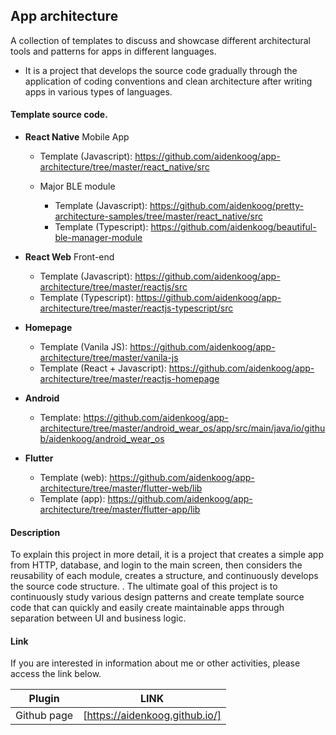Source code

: ## App architecture

A collection of templates to discuss and showcase different architectural tools and patterns for apps in different languages.

- It is a project that develops the source code gradually through the application of coding conventions and clean architecture after writing apps in various types of languages.

#### Template source code.

- **React Native** Mobile App

  - Template (Javascript): https://github.com/aidenkoog/app-architecture/tree/master/react_native/src

  - Major BLE module

    - Template (Javascript): https://github.com/aidenkoog/pretty-architecture-samples/tree/master/react_native/src
    - Template (Typescript): https://github.com/aidenkoog/beautiful-ble-manager-module

- **React Web** Front-end

  - Template (Javascript): https://github.com/aidenkoog/app-architecture/tree/master/reactjs/src
  - Template (Typescript): https://github.com/aidenkoog/app-architecture/tree/master/reactjs-typescript/src

- **Homepage**

  - Template (Vanila JS): https://github.com/aidenkoog/app-architecture/tree/master/vanila-js
  - Template (React + Javascript): https://github.com/aidenkoog/app-architecture/tree/master/reactjs-homepage

- **Android**

  - Template: https://github.com/aidenkoog/app-architecture/tree/master/android_wear_os/app/src/main/java/io/github/aidenkoog/android_wear_os

- **Flutter**

  - Template (web): https://github.com/aidenkoog/app-architecture/tree/master/flutter-web/lib
  - Template (app): https://github.com/aidenkoog/app-architecture/tree/master/flutter-app/lib

#### Description

To explain this project in more detail, it is a project that creates a simple app from HTTP, database, and login to the main screen, then considers the reusability of each module, creates a structure, and continuously develops the source code structure. .
The ultimate goal of this project is to continuously study various design patterns and create template source code that can quickly and easily create maintainable apps through separation between UI and business logic.

#### Link

If you are interested in information about me or other activities, please access the link below.

| Plugin      | LINK                           |
| ----------- | ------------------------------ |
| Github page | [https://aidenkoog.github.io/] |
____
Problem requirements ▸ You are asked to count the lines of the records above in which the word "through" occurs, and to give only that number.

Exercise output ▸ 2